In a team environment I would suggest that you first merge the latest modifications from the trunk in your branch, make sure that everything compiles and works, then do the above steps (which will be trivial since you've already tested the changes).

--

Update

In step 5, I mention killing the branch. That's because once a branch from a feature is in the trunk, it should be considered as part of the trunk. In that case the branch should be killed so that no one keeps working on it. If major modifications are needed for that feature, you should create a new branch for that.

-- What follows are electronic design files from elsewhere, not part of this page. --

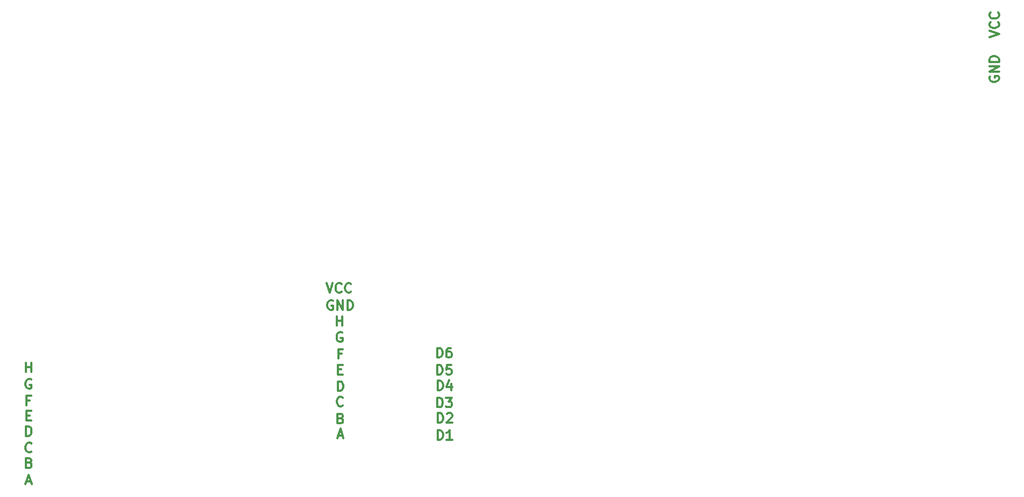
<source format=gbr>
G04 (created by PCBNEW (2013-07-07 BZR 4022)-stable) date 6/9/2015 5:45:07 PM*
%MOIN*%
G04 Gerber Fmt 3.4, Leading zero omitted, Abs format*
%FSLAX34Y34*%
G01*
G70*
G90*
G04 APERTURE LIST*
%ADD10C,0.00590551*%
%ADD11C,0.011811*%
G04 APERTURE END LIST*
G54D10*
G54D11*
X57508Y-58235D02*
X57508Y-57644D01*
X57649Y-57644D01*
X57733Y-57672D01*
X57790Y-57728D01*
X57818Y-57785D01*
X57846Y-57897D01*
X57846Y-57982D01*
X57818Y-58094D01*
X57790Y-58150D01*
X57733Y-58206D01*
X57649Y-58235D01*
X57508Y-58235D01*
X58352Y-57644D02*
X58240Y-57644D01*
X58183Y-57672D01*
X58155Y-57700D01*
X58099Y-57785D01*
X58071Y-57897D01*
X58071Y-58122D01*
X58099Y-58178D01*
X58127Y-58206D01*
X58183Y-58235D01*
X58296Y-58235D01*
X58352Y-58206D01*
X58380Y-58178D01*
X58408Y-58122D01*
X58408Y-57982D01*
X58380Y-57925D01*
X58352Y-57897D01*
X58296Y-57869D01*
X58183Y-57869D01*
X58127Y-57897D01*
X58099Y-57925D01*
X58071Y-57982D01*
X57516Y-59290D02*
X57516Y-58699D01*
X57657Y-58699D01*
X57741Y-58727D01*
X57798Y-58784D01*
X57826Y-58840D01*
X57854Y-58952D01*
X57854Y-59037D01*
X57826Y-59149D01*
X57798Y-59205D01*
X57741Y-59262D01*
X57657Y-59290D01*
X57516Y-59290D01*
X58388Y-58699D02*
X58107Y-58699D01*
X58079Y-58980D01*
X58107Y-58952D01*
X58163Y-58924D01*
X58304Y-58924D01*
X58360Y-58952D01*
X58388Y-58980D01*
X58416Y-59037D01*
X58416Y-59177D01*
X58388Y-59233D01*
X58360Y-59262D01*
X58304Y-59290D01*
X58163Y-59290D01*
X58107Y-59262D01*
X58079Y-59233D01*
X57540Y-60254D02*
X57540Y-59664D01*
X57681Y-59664D01*
X57765Y-59692D01*
X57821Y-59748D01*
X57849Y-59804D01*
X57877Y-59917D01*
X57877Y-60001D01*
X57849Y-60114D01*
X57821Y-60170D01*
X57765Y-60226D01*
X57681Y-60254D01*
X57540Y-60254D01*
X58384Y-59861D02*
X58384Y-60254D01*
X58243Y-59636D02*
X58102Y-60057D01*
X58468Y-60057D01*
X57524Y-61305D02*
X57524Y-60715D01*
X57665Y-60715D01*
X57749Y-60743D01*
X57805Y-60799D01*
X57834Y-60856D01*
X57862Y-60968D01*
X57862Y-61052D01*
X57834Y-61165D01*
X57805Y-61221D01*
X57749Y-61277D01*
X57665Y-61305D01*
X57524Y-61305D01*
X58059Y-60715D02*
X58424Y-60715D01*
X58227Y-60940D01*
X58312Y-60940D01*
X58368Y-60968D01*
X58396Y-60996D01*
X58424Y-61052D01*
X58424Y-61193D01*
X58396Y-61249D01*
X58368Y-61277D01*
X58312Y-61305D01*
X58143Y-61305D01*
X58087Y-61277D01*
X58059Y-61249D01*
X57552Y-62262D02*
X57552Y-61672D01*
X57692Y-61672D01*
X57777Y-61700D01*
X57833Y-61756D01*
X57861Y-61812D01*
X57889Y-61925D01*
X57889Y-62009D01*
X57861Y-62122D01*
X57833Y-62178D01*
X57777Y-62234D01*
X57692Y-62262D01*
X57552Y-62262D01*
X58114Y-61728D02*
X58142Y-61700D01*
X58199Y-61672D01*
X58339Y-61672D01*
X58395Y-61700D01*
X58424Y-61728D01*
X58452Y-61784D01*
X58452Y-61840D01*
X58424Y-61925D01*
X58086Y-62262D01*
X58452Y-62262D01*
X57540Y-63313D02*
X57540Y-62723D01*
X57681Y-62723D01*
X57765Y-62751D01*
X57821Y-62807D01*
X57849Y-62863D01*
X57877Y-62976D01*
X57877Y-63060D01*
X57849Y-63173D01*
X57821Y-63229D01*
X57765Y-63285D01*
X57681Y-63313D01*
X57540Y-63313D01*
X58440Y-63313D02*
X58102Y-63313D01*
X58271Y-63313D02*
X58271Y-62723D01*
X58215Y-62807D01*
X58159Y-62863D01*
X58102Y-62892D01*
X51073Y-54719D02*
X51017Y-54691D01*
X50933Y-54691D01*
X50848Y-54719D01*
X50792Y-54776D01*
X50764Y-54832D01*
X50736Y-54944D01*
X50736Y-55029D01*
X50764Y-55141D01*
X50792Y-55197D01*
X50848Y-55254D01*
X50933Y-55282D01*
X50989Y-55282D01*
X51073Y-55254D01*
X51101Y-55226D01*
X51101Y-55029D01*
X50989Y-55029D01*
X51354Y-55282D02*
X51354Y-54691D01*
X51692Y-55282D01*
X51692Y-54691D01*
X51973Y-55282D02*
X51973Y-54691D01*
X52114Y-54691D01*
X52198Y-54719D01*
X52254Y-54776D01*
X52282Y-54832D01*
X52311Y-54944D01*
X52311Y-55029D01*
X52282Y-55141D01*
X52254Y-55197D01*
X52198Y-55254D01*
X52114Y-55282D01*
X51973Y-55282D01*
X50677Y-53632D02*
X50874Y-54223D01*
X51070Y-53632D01*
X51605Y-54167D02*
X51577Y-54195D01*
X51492Y-54223D01*
X51436Y-54223D01*
X51352Y-54195D01*
X51295Y-54138D01*
X51267Y-54082D01*
X51239Y-53970D01*
X51239Y-53885D01*
X51267Y-53773D01*
X51295Y-53717D01*
X51352Y-53660D01*
X51436Y-53632D01*
X51492Y-53632D01*
X51577Y-53660D01*
X51605Y-53688D01*
X52195Y-54167D02*
X52167Y-54195D01*
X52083Y-54223D01*
X52026Y-54223D01*
X51942Y-54195D01*
X51886Y-54138D01*
X51858Y-54082D01*
X51830Y-53970D01*
X51830Y-53885D01*
X51858Y-53773D01*
X51886Y-53717D01*
X51942Y-53660D01*
X52026Y-53632D01*
X52083Y-53632D01*
X52167Y-53660D01*
X52195Y-53688D01*
X51331Y-56266D02*
X51331Y-55676D01*
X51331Y-55957D02*
X51668Y-55957D01*
X51668Y-56266D02*
X51668Y-55676D01*
X51646Y-56700D02*
X51590Y-56672D01*
X51506Y-56672D01*
X51421Y-56700D01*
X51365Y-56756D01*
X51337Y-56812D01*
X51309Y-56925D01*
X51309Y-57009D01*
X51337Y-57122D01*
X51365Y-57178D01*
X51421Y-57234D01*
X51506Y-57262D01*
X51562Y-57262D01*
X51646Y-57234D01*
X51674Y-57206D01*
X51674Y-57009D01*
X51562Y-57009D01*
X51611Y-57988D02*
X51415Y-57988D01*
X51415Y-58298D02*
X51415Y-57707D01*
X51696Y-57707D01*
X51397Y-58969D02*
X51593Y-58969D01*
X51678Y-59278D02*
X51397Y-59278D01*
X51397Y-58687D01*
X51678Y-58687D01*
X51384Y-60298D02*
X51384Y-59707D01*
X51525Y-59707D01*
X51609Y-59735D01*
X51665Y-59791D01*
X51694Y-59848D01*
X51722Y-59960D01*
X51722Y-60044D01*
X51694Y-60157D01*
X51665Y-60213D01*
X51609Y-60269D01*
X51525Y-60298D01*
X51384Y-60298D01*
X51686Y-61190D02*
X51658Y-61218D01*
X51574Y-61246D01*
X51517Y-61246D01*
X51433Y-61218D01*
X51377Y-61162D01*
X51349Y-61106D01*
X51321Y-60993D01*
X51321Y-60909D01*
X51349Y-60796D01*
X51377Y-60740D01*
X51433Y-60684D01*
X51517Y-60656D01*
X51574Y-60656D01*
X51658Y-60684D01*
X51686Y-60712D01*
X51561Y-61988D02*
X51646Y-62016D01*
X51674Y-62044D01*
X51702Y-62101D01*
X51702Y-62185D01*
X51674Y-62241D01*
X51646Y-62269D01*
X51589Y-62298D01*
X51365Y-62298D01*
X51365Y-61707D01*
X51561Y-61707D01*
X51618Y-61735D01*
X51646Y-61763D01*
X51674Y-61820D01*
X51674Y-61876D01*
X51646Y-61932D01*
X51618Y-61960D01*
X51561Y-61988D01*
X51365Y-61988D01*
X51398Y-63054D02*
X51679Y-63054D01*
X51342Y-63223D02*
X51539Y-62632D01*
X51736Y-63223D01*
X32114Y-59136D02*
X32114Y-58546D01*
X32114Y-58827D02*
X32452Y-58827D01*
X32452Y-59136D02*
X32452Y-58546D01*
X32438Y-59597D02*
X32381Y-59569D01*
X32297Y-59569D01*
X32213Y-59597D01*
X32156Y-59654D01*
X32128Y-59710D01*
X32100Y-59822D01*
X32100Y-59907D01*
X32128Y-60019D01*
X32156Y-60075D01*
X32213Y-60132D01*
X32297Y-60160D01*
X32353Y-60160D01*
X32438Y-60132D01*
X32466Y-60104D01*
X32466Y-59907D01*
X32353Y-59907D01*
X32367Y-60874D02*
X32170Y-60874D01*
X32170Y-61183D02*
X32170Y-60593D01*
X32452Y-60593D01*
X32156Y-61819D02*
X32353Y-61819D01*
X32438Y-62128D02*
X32156Y-62128D01*
X32156Y-61538D01*
X32438Y-61538D01*
X32128Y-63073D02*
X32128Y-62483D01*
X32269Y-62483D01*
X32353Y-62511D01*
X32410Y-62567D01*
X32438Y-62623D01*
X32466Y-62736D01*
X32466Y-62820D01*
X32438Y-62933D01*
X32410Y-62989D01*
X32353Y-63045D01*
X32269Y-63073D01*
X32128Y-63073D01*
X32466Y-64041D02*
X32438Y-64069D01*
X32353Y-64097D01*
X32297Y-64097D01*
X32213Y-64069D01*
X32156Y-64012D01*
X32128Y-63956D01*
X32100Y-63844D01*
X32100Y-63759D01*
X32128Y-63647D01*
X32156Y-63591D01*
X32213Y-63534D01*
X32297Y-63506D01*
X32353Y-63506D01*
X32438Y-63534D01*
X32466Y-63562D01*
X32325Y-64732D02*
X32410Y-64760D01*
X32438Y-64789D01*
X32466Y-64845D01*
X32466Y-64929D01*
X32438Y-64985D01*
X32410Y-65014D01*
X32353Y-65042D01*
X32128Y-65042D01*
X32128Y-64451D01*
X32325Y-64451D01*
X32381Y-64479D01*
X32410Y-64507D01*
X32438Y-64564D01*
X32438Y-64620D01*
X32410Y-64676D01*
X32381Y-64704D01*
X32325Y-64732D01*
X32128Y-64732D01*
X32142Y-65897D02*
X32424Y-65897D01*
X32086Y-66065D02*
X32283Y-65475D01*
X32480Y-66065D01*
X91645Y-40843D02*
X91616Y-40899D01*
X91616Y-40984D01*
X91645Y-41068D01*
X91701Y-41124D01*
X91757Y-41152D01*
X91870Y-41181D01*
X91954Y-41181D01*
X92066Y-41152D01*
X92123Y-41124D01*
X92179Y-41068D01*
X92207Y-40984D01*
X92207Y-40928D01*
X92179Y-40843D01*
X92151Y-40815D01*
X91954Y-40815D01*
X91954Y-40928D01*
X92207Y-40562D02*
X91616Y-40562D01*
X92207Y-40224D01*
X91616Y-40224D01*
X92207Y-39943D02*
X91616Y-39943D01*
X91616Y-39803D01*
X91645Y-39718D01*
X91701Y-39662D01*
X91757Y-39634D01*
X91870Y-39606D01*
X91954Y-39606D01*
X92066Y-39634D01*
X92123Y-39662D01*
X92179Y-39718D01*
X92207Y-39803D01*
X92207Y-39943D01*
X91616Y-38425D02*
X92207Y-38228D01*
X91616Y-38031D01*
X92151Y-37497D02*
X92179Y-37525D01*
X92207Y-37609D01*
X92207Y-37665D01*
X92179Y-37750D01*
X92123Y-37806D01*
X92066Y-37834D01*
X91954Y-37862D01*
X91870Y-37862D01*
X91757Y-37834D01*
X91701Y-37806D01*
X91645Y-37750D01*
X91616Y-37665D01*
X91616Y-37609D01*
X91645Y-37525D01*
X91673Y-37497D01*
X92151Y-36906D02*
X92179Y-36934D01*
X92207Y-37019D01*
X92207Y-37075D01*
X92179Y-37159D01*
X92123Y-37215D01*
X92066Y-37244D01*
X91954Y-37272D01*
X91870Y-37272D01*
X91757Y-37244D01*
X91701Y-37215D01*
X91645Y-37159D01*
X91616Y-37075D01*
X91616Y-37019D01*
X91645Y-36934D01*
X91673Y-36906D01*
M02*

</source>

The only branches that I don't kill are maintenance and release branches, unless a particular release is no longer supported.

No matter what, you always have access to every revision so killing a branch is only used to prevent other developers from developing on a dead branch.

GoodEnough
This is the best answer so far, but it could be a little more precise:1. Switch working copy to trunk (SVN Switch), 2. Merge the branch into the working copy (SVN Merge), 3. Compile the working copy, 4. Commit the working copy (SVN Commit). ...
ranomore
Thanks, I did this and it worked as I wanted. I was also able to tag the code with these same steps. In step 5, what are the reasons for killing the branch? Is it to save space?